The Cruz-Stipsitses also are required to register their domestic partnership with the city of Gainesville and the University of Florida, where Jarrod works as director of intercultural engagement through multicultural and diversity affairs. UF, part of the state university system, recognizes domestic partnerships even though the state itself does not.

"We need the state Legislature and governor and others to use this as a model, that the federal government recognizes this and it is our turn to strike our constitutional ban down and recognize full equality for every individual," Jarrod said.

Florida Gov. Rick Scott said Wednesday he would defend the state's constitutional ban.

"In 2008, Florida voters amended their constitution and said we are a traditional marriage state. Marriage is between a man and a woman," Scott said at a news conference. "As governor of the state, I will uphold the existing law of the land, and that's the law of our state."

Jim Merritt, pastor of the Trinity Metropolitan Church in Gainesville, has been involved in the fight for marriage equality for decades. He sued the state in 2004 so he and his partner of 18 years, Albert Leach, could marry in Florida. They lost the lawsuit but say they hope Florida will recognize gay marriage one day.

"We've always said we are not going somewhere else to get married," said Merritt, who also is director for marriage equality for his denomination.

After Wednesday's Supreme Court ruling, however, he said he and his partner might reconsider. If they were to get married legally, it would be in Boston, where Merritt attended seminary.

"Marriage equality took a huge step forward, and we still know, particularly in places like Florida, we have a long way to go," Merritt said.

Even though Floridians still don't have full equality yet, Merritt said, the court's decision was cause to rejoice.

"It's the first major ruling in our lifetime that says when the Constitution guarantees rights to all people, it includes us," he said.

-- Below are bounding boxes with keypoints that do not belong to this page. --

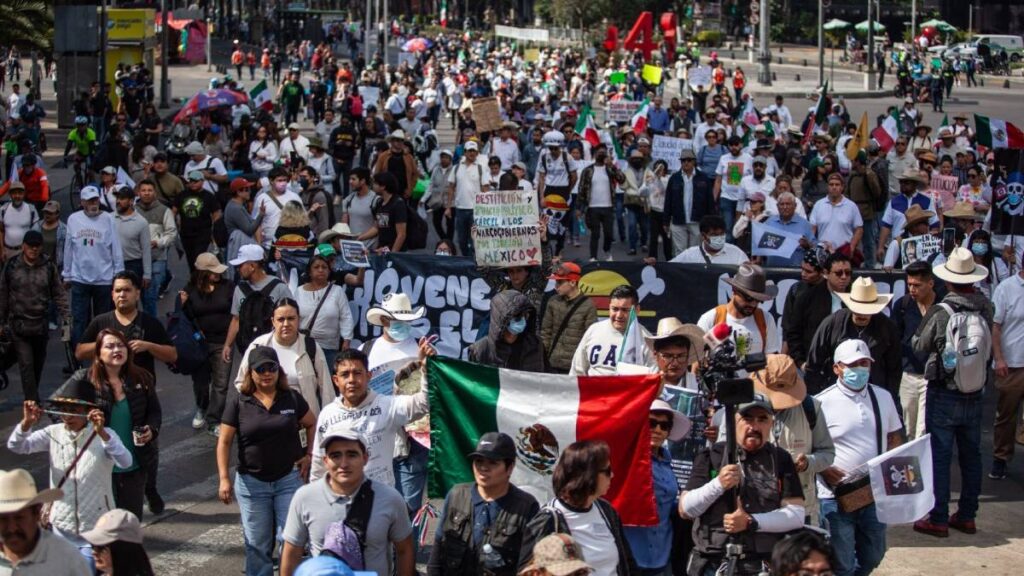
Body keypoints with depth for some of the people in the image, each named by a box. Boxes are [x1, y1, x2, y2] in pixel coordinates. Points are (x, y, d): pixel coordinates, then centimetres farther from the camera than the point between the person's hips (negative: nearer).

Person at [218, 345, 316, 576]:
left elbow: (312, 425, 15)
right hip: (251, 481, 0)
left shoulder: (292, 398, 0)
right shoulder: (238, 401, -5)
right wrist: (224, 479, -9)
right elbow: (224, 441, -4)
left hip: (289, 478, 1)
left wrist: (309, 455, 5)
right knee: (257, 544, 9)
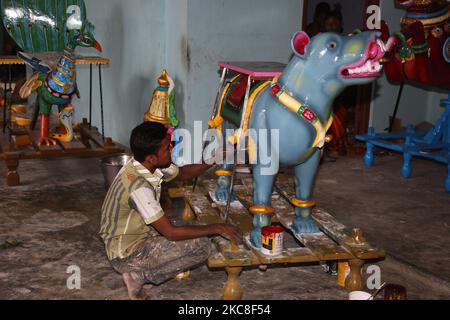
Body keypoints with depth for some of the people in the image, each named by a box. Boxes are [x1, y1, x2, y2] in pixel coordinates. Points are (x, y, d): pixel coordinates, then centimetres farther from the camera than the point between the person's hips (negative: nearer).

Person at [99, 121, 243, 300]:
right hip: (127, 254, -9)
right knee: (201, 246, -16)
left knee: (198, 231, 15)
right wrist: (217, 228, -19)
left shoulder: (149, 166, -6)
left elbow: (184, 174, 13)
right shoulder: (138, 186, -31)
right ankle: (140, 276, -5)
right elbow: (171, 232, -28)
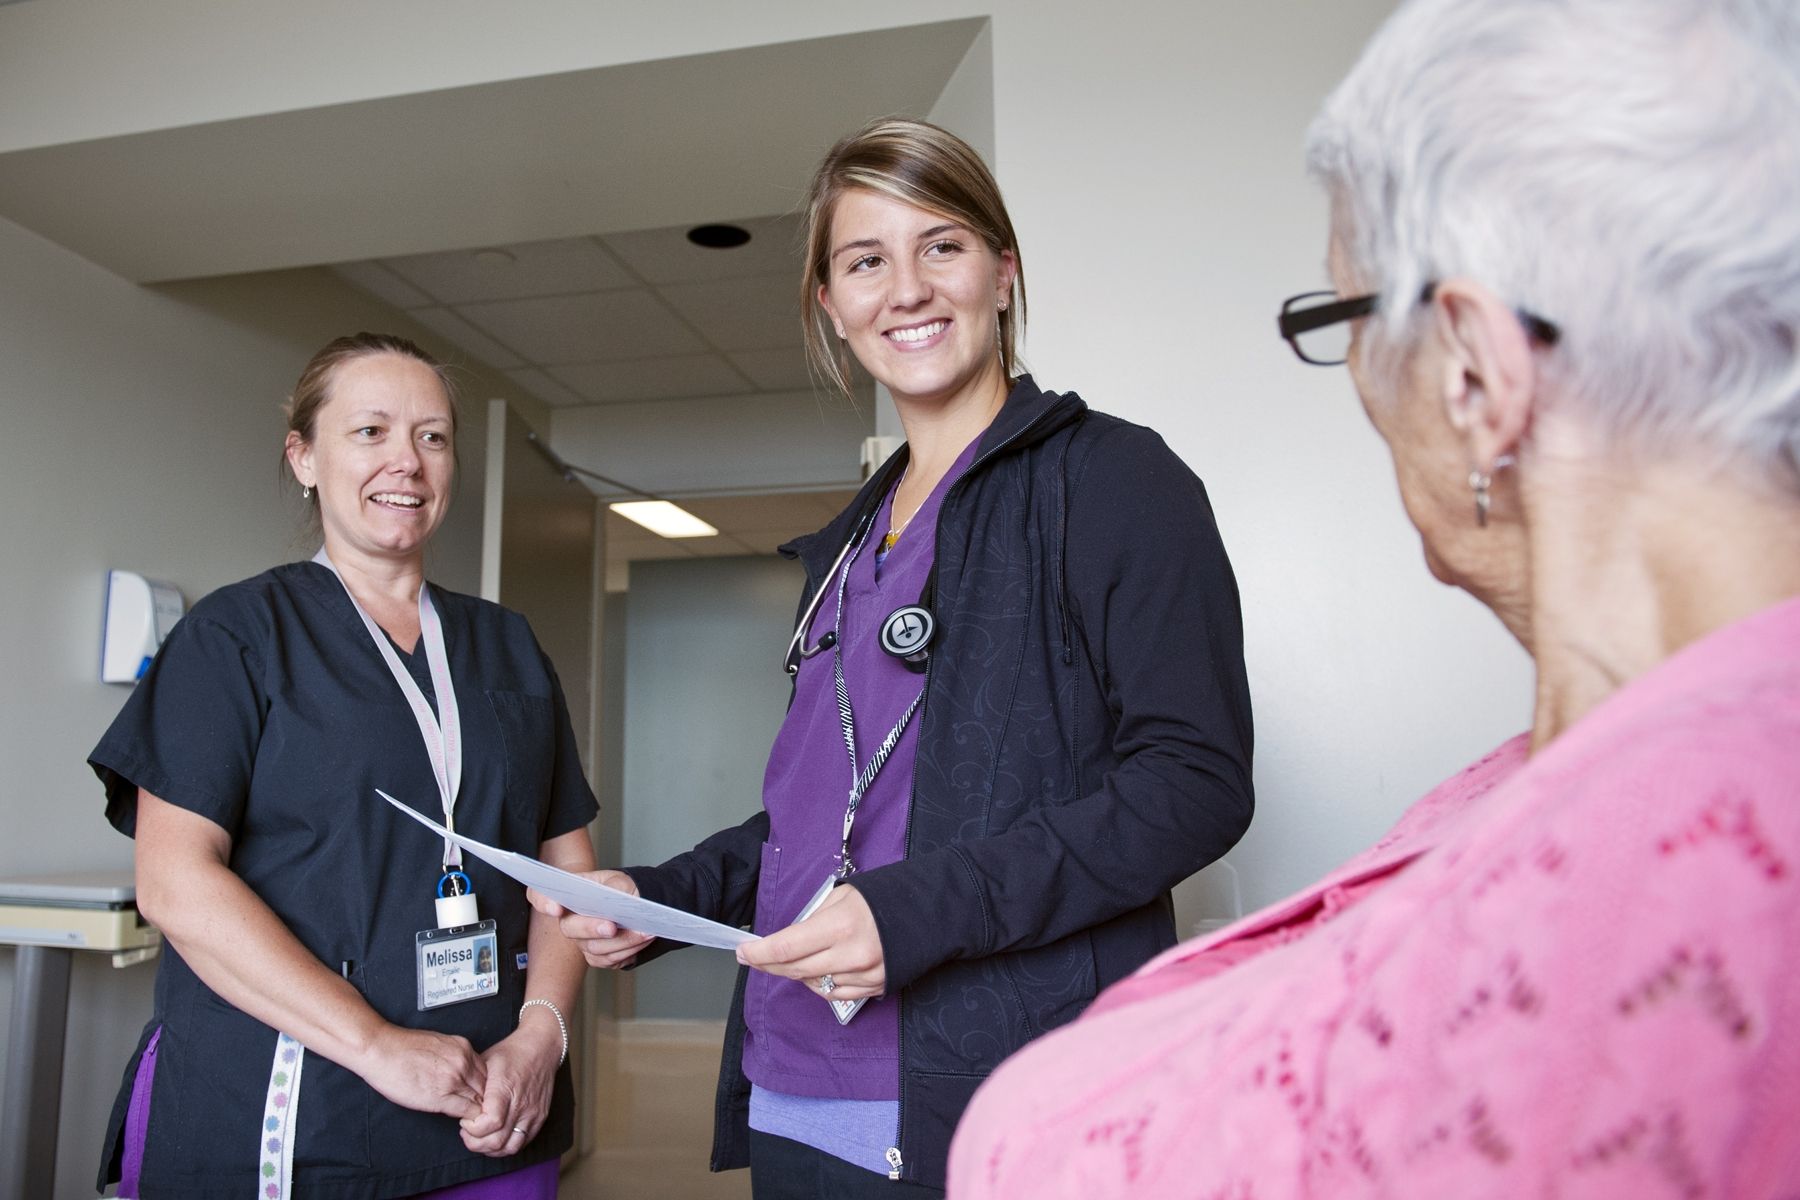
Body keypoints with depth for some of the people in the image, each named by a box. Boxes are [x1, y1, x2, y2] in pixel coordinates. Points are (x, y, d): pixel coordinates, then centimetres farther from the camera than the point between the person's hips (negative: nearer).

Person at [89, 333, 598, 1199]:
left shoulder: (509, 648, 9)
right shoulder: (236, 633, -3)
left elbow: (568, 860, 6)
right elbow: (175, 881, -12)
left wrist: (541, 1031, -9)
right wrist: (378, 1046, -18)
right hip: (273, 1127, -3)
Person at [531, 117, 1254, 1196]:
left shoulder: (1113, 477, -7)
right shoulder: (850, 544, 14)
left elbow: (1198, 782, -15)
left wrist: (922, 910, -22)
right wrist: (663, 897, 8)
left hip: (1002, 1105, -6)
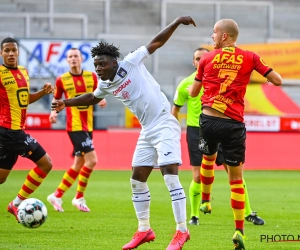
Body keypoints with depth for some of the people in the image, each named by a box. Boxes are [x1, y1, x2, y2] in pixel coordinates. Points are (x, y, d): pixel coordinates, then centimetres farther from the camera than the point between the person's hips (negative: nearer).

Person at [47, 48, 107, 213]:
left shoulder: (91, 76, 6)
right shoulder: (62, 80, -3)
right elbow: (56, 98, 10)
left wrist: (102, 100, -7)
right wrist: (54, 112, -8)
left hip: (88, 126, 6)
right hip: (75, 126, -6)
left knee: (79, 164, 10)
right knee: (91, 160, -15)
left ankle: (57, 196, 20)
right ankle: (79, 198, -2)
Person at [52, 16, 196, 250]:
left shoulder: (131, 64, -11)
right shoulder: (106, 85, 8)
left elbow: (156, 42, -6)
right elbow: (93, 97, 30)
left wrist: (177, 22, -11)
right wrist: (66, 103, 24)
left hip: (165, 126, -8)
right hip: (147, 132, 8)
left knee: (170, 176, -16)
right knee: (137, 180, 8)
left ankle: (182, 231, -13)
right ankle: (144, 230, 20)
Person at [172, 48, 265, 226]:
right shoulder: (186, 84, -1)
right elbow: (176, 109, 8)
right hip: (196, 132, -1)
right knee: (198, 177, -3)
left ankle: (248, 213, 7)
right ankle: (194, 215, 14)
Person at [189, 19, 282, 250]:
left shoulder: (207, 58, 5)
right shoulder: (249, 57, 2)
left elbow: (193, 92, 15)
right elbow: (278, 81, 3)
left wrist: (192, 84, 38)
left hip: (209, 120, 1)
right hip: (234, 124, -1)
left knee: (208, 159, 32)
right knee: (236, 178, 3)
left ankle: (205, 202, 46)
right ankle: (239, 231, -3)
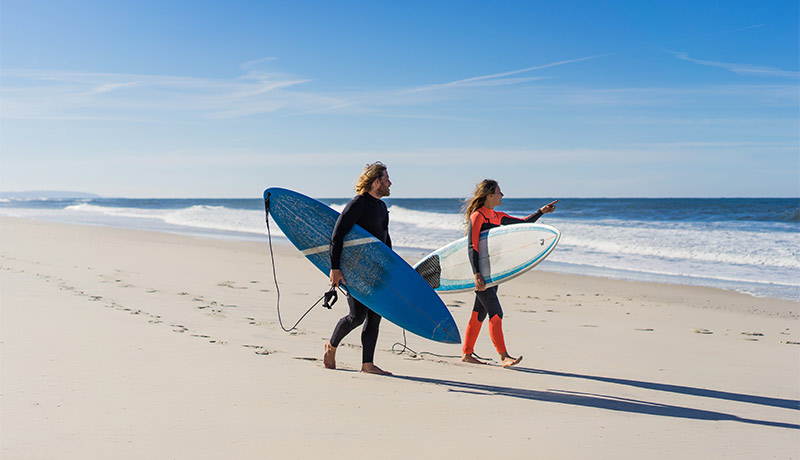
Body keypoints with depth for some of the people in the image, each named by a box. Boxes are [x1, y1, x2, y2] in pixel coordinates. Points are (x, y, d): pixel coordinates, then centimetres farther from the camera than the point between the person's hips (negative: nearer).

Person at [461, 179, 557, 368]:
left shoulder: (497, 217, 15)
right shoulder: (477, 216, -10)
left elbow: (523, 223, 25)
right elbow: (472, 247, -17)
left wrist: (541, 211, 14)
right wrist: (477, 274, -25)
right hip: (481, 271, -9)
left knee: (479, 313, 11)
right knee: (495, 313, -11)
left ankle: (467, 353, 18)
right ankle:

There is a coordinated effort already underway to overturn Florida's ban, he said. One path would be to reverse the constitutional amendment, which would require a ballot referendum and getting Floridians to vote against something they approved five years ago.

Another path would be to challenge the law in court based on today's ruling, Merritt said.

"Amendment 2 in Florida is unconstitutional and an inappropriate addition to the constitution because it singles out a class of people the way the defense of marriage act was," Merritt said. "Because of that, the defense of marriage act was overruled today."

Terry Fleming, vice president of the Human Rights Council of North Central Florida, said the LGBT community is excited about the ruling because it allows couples married in states that allow same-sex marriage to receive more than 1,500 federal benefits and rights.

More importantly, he said, the court's decision "shows a tectonic shift in our cultural acceptance of same-sex marriage. Ultimately, the ban in Florida will be overturned, and hopefully not too far in the future same-sex marriage will be allowed."

On a personal note, Fleming said he was excited because he and his partner of 16 years, Vertigo Moody, were planning to travel to Washington, D.C., to get married in the next few months.

"I am walking on air," he said. "This means my government is accepting me as a full citizen of this country. The fact my husband and I will have that full recognition is important to me."

They won't be able to celebrate that union with a marriage ceremony in Florida, but maybe one day they will, Fleming said. "We look forward to the day we can celebrate with our families and friends here in Florida."